TASK STATEMENT - Looking through the entries, count each line where the string "tous" occurs, and write only the total.

SUPPLIED MATERIAL -
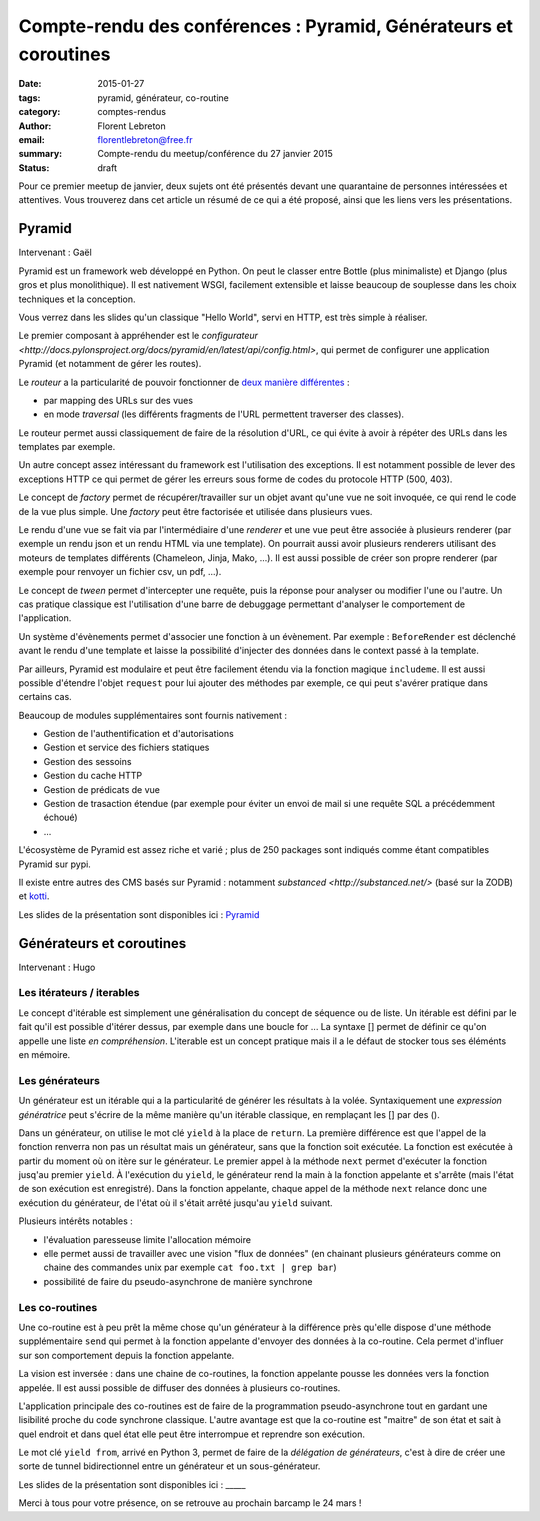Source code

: Compte-rendu des conférences : Pyramid, Générateurs et coroutines
#################################################################

:date: 2015-01-27
:tags: pyramid, générateur, co-routine
:category: comptes-rendus
:author: Florent Lebreton
:email: florentlebreton@free.fr
:summary: Compte-rendu du meetup/conférence du 27 janvier 2015
:status: draft

Pour ce premier meetup de janvier, deux sujets ont été présentés devant une quarantaine de personnes intéressées et attentives. Vous trouverez dans cet article un résumé de ce qui a été proposé, ainsi que les liens vers les présentations.

==============================================================================
Pyramid
==============================================================================

Intervenant : Gaël

Pyramid est un framework web développé en Python. On peut le classer entre Bottle (plus minimaliste) et Django (plus gros et plus monolithique).
Il est nativement WSGI, facilement extensible et laisse beaucoup de souplesse dans les choix techniques et la conception.

Vous verrez dans les slides qu'un classique "Hello World", servi en HTTP, est très simple à réaliser.

Le premier composant à appréhender est le `configurateur <http://docs.pylonsproject.org/docs/pyramid/en/latest/api/config.html>`, qui permet de configurer une application Pyramid (et notamment de gérer les routes).

Le *routeur* a la particularité de pouvoir fonctionner de `deux manière différentes <http://pyramid-cookbook.readthedocs.org/en/latest/routing/>`_ :

* par mapping des URLs sur des vues 
* en mode *traversal* (les différents fragments de l'URL permettent traverser des classes).

Le routeur permet aussi classiquement de faire de la résolution d'URL, ce qui évite à avoir à répéter des URLs dans les templates par exemple.

Un autre concept assez intéressant du framework est l'utilisation des exceptions. Il est notamment possible de lever des exceptions HTTP ce qui permet de gérer les erreurs sous forme de codes du protocole HTTP (500, 403).

Le concept de *factory* permet de récupérer/travailler sur un objet avant qu'une vue ne soit invoquée, ce qui rend le code de la vue plus simple. Une *factory* peut être factorisée et utilisée dans plusieurs vues.

Le rendu d'une vue se fait via par l'intermédiaire d'une *renderer* et une vue peut être associée à plusieurs renderer (par exemple un rendu json et un rendu HTML via une template). On pourrait aussi avoir plusieurs renderers utilisant des moteurs de templates différents (Chameleon, Jinja, Mako, ...). Il est aussi possible de créer son propre renderer (par exemple pour renvoyer un fichier csv, un pdf, ...).

Le concept de *tween* permet d'intercepter une requête, puis la réponse pour analyser ou modifier l'une ou l'autre. Un cas pratique classique est l'utilisation d'une barre de debuggage permettant d'analyser le comportement de l'application.

Un système d'évènements permet d'associer une fonction à un évènement. Par exemple : ``BeforeRender`` est déclenché avant le rendu d'une template et laisse la possibilité d'injecter des données dans le context passé à la template.

Par ailleurs, Pyramid est modulaire et peut être facilement étendu via la fonction magique ``includeme``. Il est aussi possible d'étendre l'objet ``request`` pour lui ajouter des méthodes par exemple, ce qui peut s'avérer pratique dans certains cas.

Beaucoup de modules supplémentaires sont fournis nativement :

* Gestion de l'authentification et d'autorisations
* Gestion et service des fichiers statiques
* Gestion des sessoins
* Gestion du cache HTTP
* Gestion de prédicats de vue
* Gestion de trasaction étendue (par exemple pour éviter un envoi de mail si une requête SQL a précédemment échoué)
* ...

L'écosystème de Pyramid est assez riche et varié ; plus de 250 packages sont indiqués comme étant compatibles Pyramid sur pypi.

Il existe entre autres des CMS basés sur Pyramid : notamment `substanced <http://substanced.net/>` (basé sur la ZODB) et `kotti <http://kotti.pylonsproject.org/>`_.

Les slides de la présentation sont disponibles ici : `Pyramid <http://nantes.afpy.org/presentations/pyramid>`_

==============================================================================
Générateurs et coroutines
==============================================================================

Intervenant : Hugo

Les itérateurs / iterables
--------------------------

Le concept d'itérable est simplement une généralisation du concept de séquence ou de liste. Un itérable est défini par le fait qu'il est possible d'itérer dessus, par exemple dans une boucle for ...
La syntaxe [] permet de définir ce qu'on appelle une liste *en compréhension*. L'iterable est un concept pratique mais il a le défaut de stocker tous ses éléménts en mémoire.

Les générateurs
---------------

Un générateur est un itérable qui a la particularité de générer les résultats à la volée. Syntaxiquement une *expression génératrice* peut s'écrire de la même manière qu'un itérable classique, en remplaçant les [] par des ().

Dans un générateur, on utilise le mot clé ``yield`` à la place de ``return``. La première différence est que l'appel de la fonction renverra non pas un résultat mais un générateur, sans que la fonction soit exécutée. La fonction est exécutée à partir du moment où on itère sur le générateur. Le premier appel à la méthode ``next`` permet d'exécuter la fonction jusq'au premier ``yield``. À l'exécution du ``yield``, le générateur rend la main à la fonction appelante et s'arrête (mais l'état de son exécution est enregistré). Dans la fonction appelante, chaque appel de la méthode ``next`` relance donc une exécution du générateur, de l'état où il s'était arrêté jusqu'au ``yield`` suivant.


Plusieurs intérêts notables :

* l'évaluation paresseuse limite l'allocation mémoire
* elle permet aussi de travailler avec une vision "flux de données" (en chainant plusieurs générateurs comme on chaine des commandes unix par exemple ``cat foo.txt | grep bar``)
* possibilité de faire du pseudo-asynchrone de manière synchrone


Les co-routines
---------------

Une co-routine est à peu prêt la même chose qu'un générateur à la différence près qu'elle dispose d'une méthode supplémentaire ``send`` qui permet à la fonction appelante d'envoyer des données à la co-routine. Cela permet d'influer sur son comportement depuis la fonction appelante.

La vision est inversée : dans une chaine de co-routines, la fonction appelante pousse les données vers la fonction appelée. Il est aussi possible de diffuser des données à plusieurs co-routines.

L'application principale des co-routines est de faire de la programmation pseudo-asynchrone tout en gardant une lisibilité proche du code synchrone classique. L'autre avantage est que la co-routine est "maitre" de son état et sait à quel endroit et dans quel état elle peut être interrompue et reprendre son exécution.

Le mot clé ``yield from``, arrivé en Python 3, permet de faire de la *délégation de générateurs*, c'est à dire de créer une sorte de tunnel bidirectionnel entre un générateur et un sous-générateur.

Les slides de la présentation sont disponibles ici : _____

Merci à tous pour votre présence, on se retrouve au prochain barcamp le 24 mars !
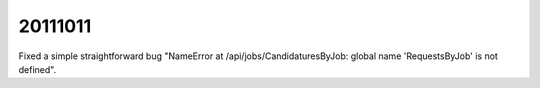 20111011
========

Fixed a simple straightforward bug 
"NameError at /api/jobs/CandidaturesByJob:
global name 'RequestsByJob' is not defined".


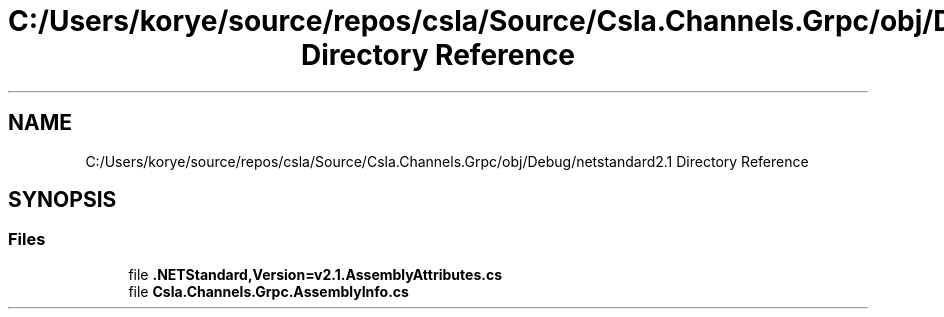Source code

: .TH "C:/Users/korye/source/repos/csla/Source/Csla.Channels.Grpc/obj/Debug/netstandard2.1 Directory Reference" 3 "Wed Jul 21 2021" "Version 5.4.2" "CSLA.NET" \" -*- nroff -*-
.ad l
.nh
.SH NAME
C:/Users/korye/source/repos/csla/Source/Csla.Channels.Grpc/obj/Debug/netstandard2.1 Directory Reference
.SH SYNOPSIS
.br
.PP
.SS "Files"

.in +1c
.ti -1c
.RI "file \fB\&.NETStandard,Version=v2\&.1\&.AssemblyAttributes\&.cs\fP"
.br
.ti -1c
.RI "file \fBCsla\&.Channels\&.Grpc\&.AssemblyInfo\&.cs\fP"
.br
.in -1c

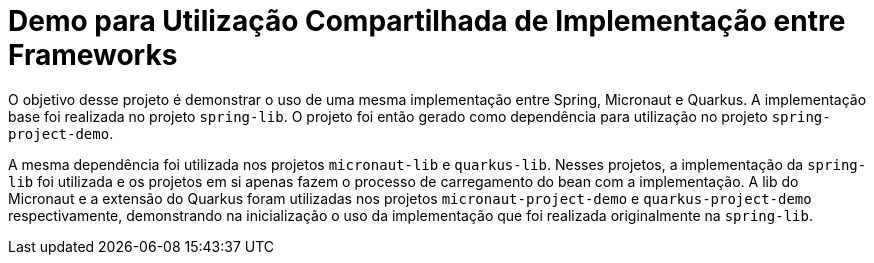 = Demo para Utilização Compartilhada de Implementação entre Frameworks

O objetivo desse projeto é demonstrar o uso de uma mesma implementação entre Spring, Micronaut e Quarkus. A implementação base foi realizada no projeto `spring-lib`. O projeto foi então gerado como dependência para utilização no projeto `spring-project-demo`.

A mesma dependência foi utilizada nos projetos `micronaut-lib` e `quarkus-lib`. Nesses projetos, a implementação da `spring-lib` foi utilizada e os projetos em si apenas fazem o processo de carregamento do bean com a implementação. A lib do Micronaut e a extensão do Quarkus foram utilizadas nos projetos `micronaut-project-demo` e `quarkus-project-demo` respectivamente, demonstrando na inicialização o uso da implementação que foi realizada originalmente na `spring-lib`.
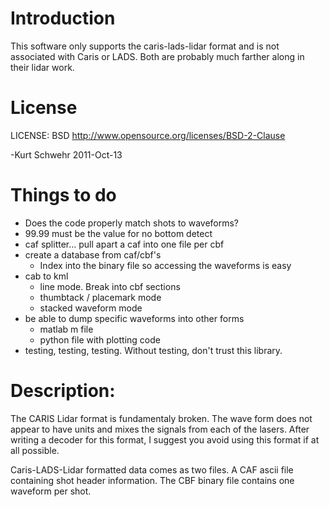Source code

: * Introduction

This software only supports the caris-lads-lidar format and is not
associated with Caris or LADS.  Both are probably much farther along
in their lidar work.

* License

LICENSE: BSD   http://www.opensource.org/licenses/BSD-2-Clause

-Kurt Schwehr 2011-Oct-13

* Things to do

- Does the code properly match shots to waveforms?
- 99.99 must be the value for no bottom detect
- caf splitter... pull apart a caf into one file per cbf
- create a database from caf/cbf's
  - Index into the binary file so accessing the waveforms is easy
- cab to kml
  - line mode.  Break into cbf sections
  - thumbtack / placemark mode
  - stacked waveform mode
- be able to dump specific waveforms into other forms
  - matlab m file
  - python file with plotting code
- testing, testing, testing.  Without testing, don't trust this library.

* Description:

The CARIS Lidar format is fundamentaly broken.  The wave form does not
appear to have units and mixes the signals from each of the lasers.  After
writing a decoder for this format, I suggest you avoid using this format
if at all possible.

Caris-LADS-Lidar formatted data comes as two files.  A CAF ascii file
containing shot header information.  The CBF binary file contains one
waveform per shot.
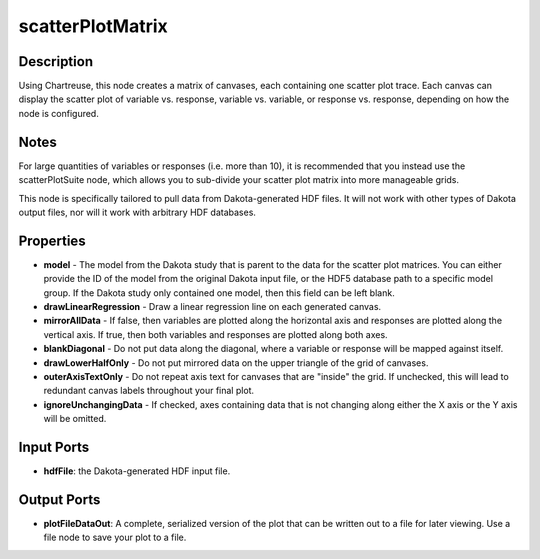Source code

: .. _ngw-node-scatterPlotMatrix:

=================
scatterPlotMatrix
=================

-----------
Description
-----------

Using Chartreuse, this node creates a matrix of canvases, each containing one scatter plot
trace. Each canvas can display the scatter plot of variable vs. response, variable vs.
variable, or response vs. response, depending on how the node is configured. 

-----
Notes
-----

For large quantities of variables or responses (i.e. more than 10), it is recommended that you
instead use the scatterPlotSuite node, which allows you to sub-divide your scatter plot matrix
into more manageable grids.

This node is specifically tailored to pull data from Dakota-generated HDF files. It
will not work with other types of Dakota output files, nor will it work with arbitrary HDF databases.

----------
Properties
----------

- **model** - The model from the Dakota study that is parent to the data for the scatter plot matrices.
  You can either provide the ID of the model from the original Dakota input file,
  or the HDF5 database path to a specific model group. If the Dakota study only contained one model,
  then this field can be left blank.
- **drawLinearRegression** - Draw a linear regression line on each generated canvas.
- **mirrorAllData** - If false, then variables are plotted along the horizontal axis and responses are
  plotted along the vertical axis. If true, then both variables and responses are plotted along both
  axes.
- **blankDiagonal** - Do not put data along the diagonal, where a variable or response will be mapped
  against itself.
- **drawLowerHalfOnly** - Do not put mirrored data on the upper triangle of the grid of canvases.
- **outerAxisTextOnly** - Do not repeat axis text for canvases that are "inside" the grid. If unchecked,
  this will lead to redundant canvas labels throughout your final plot.
- **ignoreUnchangingData** - If checked, axes containing data that is not changing along either the X
  axis or the Y axis will be omitted.

-----------
Input Ports
-----------

- **hdfFile**: the Dakota-generated HDF input file.

------------
Output Ports
------------

- **plotFileDataOut**: A complete, serialized version of the plot that can be written out to a file for
  later viewing. Use a file node to save your plot to a file.
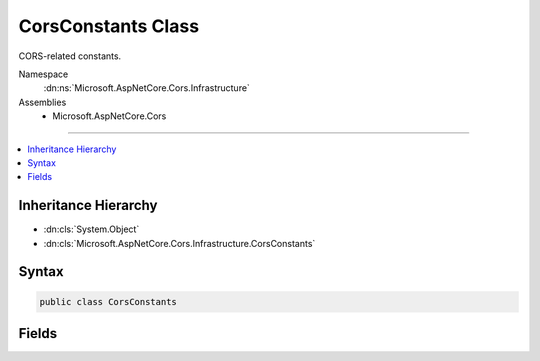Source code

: 

CorsConstants Class
===================






CORS-related constants.


Namespace
    :dn:ns:`Microsoft.AspNetCore.Cors.Infrastructure`
Assemblies
    * Microsoft.AspNetCore.Cors

----

.. contents::
   :local:



Inheritance Hierarchy
---------------------


* :dn:cls:`System.Object`
* :dn:cls:`Microsoft.AspNetCore.Cors.Infrastructure.CorsConstants`








Syntax
------

.. code-block:: csharp

    public class CorsConstants








.. dn:class:: Microsoft.AspNetCore.Cors.Infrastructure.CorsConstants
    :hidden:

.. dn:class:: Microsoft.AspNetCore.Cors.Infrastructure.CorsConstants

Fields
------

.. dn:class:: Microsoft.AspNetCore.Cors.Infrastructure.CorsConstants
    :noindex:
    :hidden:

    
    .. dn:field:: Microsoft.AspNetCore.Cors.Infrastructure.CorsConstants.AccessControlAllowCredentials
    
        
    
        
        The Access-Control-Allow-Credentials response header.
    
        
        :rtype: System.String
    
        
        .. code-block:: csharp
    
            public static readonly string AccessControlAllowCredentials
    
    .. dn:field:: Microsoft.AspNetCore.Cors.Infrastructure.CorsConstants.AccessControlAllowHeaders
    
        
    
        
        The Access-Control-Allow-Headers response header.
    
        
        :rtype: System.String
    
        
        .. code-block:: csharp
    
            public static readonly string AccessControlAllowHeaders
    
    .. dn:field:: Microsoft.AspNetCore.Cors.Infrastructure.CorsConstants.AccessControlAllowMethods
    
        
    
        
        The Access-Control-Allow-Methods response header.
    
        
        :rtype: System.String
    
        
        .. code-block:: csharp
    
            public static readonly string AccessControlAllowMethods
    
    .. dn:field:: Microsoft.AspNetCore.Cors.Infrastructure.CorsConstants.AccessControlAllowOrigin
    
        
    
        
        The Access-Control-Allow-Origin response header.
    
        
        :rtype: System.String
    
        
        .. code-block:: csharp
    
            public static readonly string AccessControlAllowOrigin
    
    .. dn:field:: Microsoft.AspNetCore.Cors.Infrastructure.CorsConstants.AccessControlExposeHeaders
    
        
    
        
        The Access-Control-Expose-Headers response header.
    
        
        :rtype: System.String
    
        
        .. code-block:: csharp
    
            public static readonly string AccessControlExposeHeaders
    
    .. dn:field:: Microsoft.AspNetCore.Cors.Infrastructure.CorsConstants.AccessControlMaxAge
    
        
    
        
        The Access-Control-Max-Age response header.
    
        
        :rtype: System.String
    
        
        .. code-block:: csharp
    
            public static readonly string AccessControlMaxAge
    
    .. dn:field:: Microsoft.AspNetCore.Cors.Infrastructure.CorsConstants.AccessControlRequestHeaders
    
        
    
        
        The Access-Control-Request-Headers request header.
    
        
        :rtype: System.String
    
        
        .. code-block:: csharp
    
            public static readonly string AccessControlRequestHeaders
    
    .. dn:field:: Microsoft.AspNetCore.Cors.Infrastructure.CorsConstants.AccessControlRequestMethod
    
        
    
        
        The Access-Control-Request-Method request header.
    
        
        :rtype: System.String
    
        
        .. code-block:: csharp
    
            public static readonly string AccessControlRequestMethod
    
    .. dn:field:: Microsoft.AspNetCore.Cors.Infrastructure.CorsConstants.AnyOrigin
    
        
    
        
        The value for the Access-Control-Allow-Origin response header to allow all origins.
    
        
        :rtype: System.String
    
        
        .. code-block:: csharp
    
            public static readonly string AnyOrigin
    
    .. dn:field:: Microsoft.AspNetCore.Cors.Infrastructure.CorsConstants.Origin
    
        
    
        
        The Origin request header.
    
        
        :rtype: System.String
    
        
        .. code-block:: csharp
    
            public static readonly string Origin
    
    .. dn:field:: Microsoft.AspNetCore.Cors.Infrastructure.CorsConstants.PreflightHttpMethod
    
        
    
        
        The HTTP method for the CORS preflight request.
    
        
        :rtype: System.String
    
        
        .. code-block:: csharp
    
            public static readonly string PreflightHttpMethod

SOLUTION BELOW - 2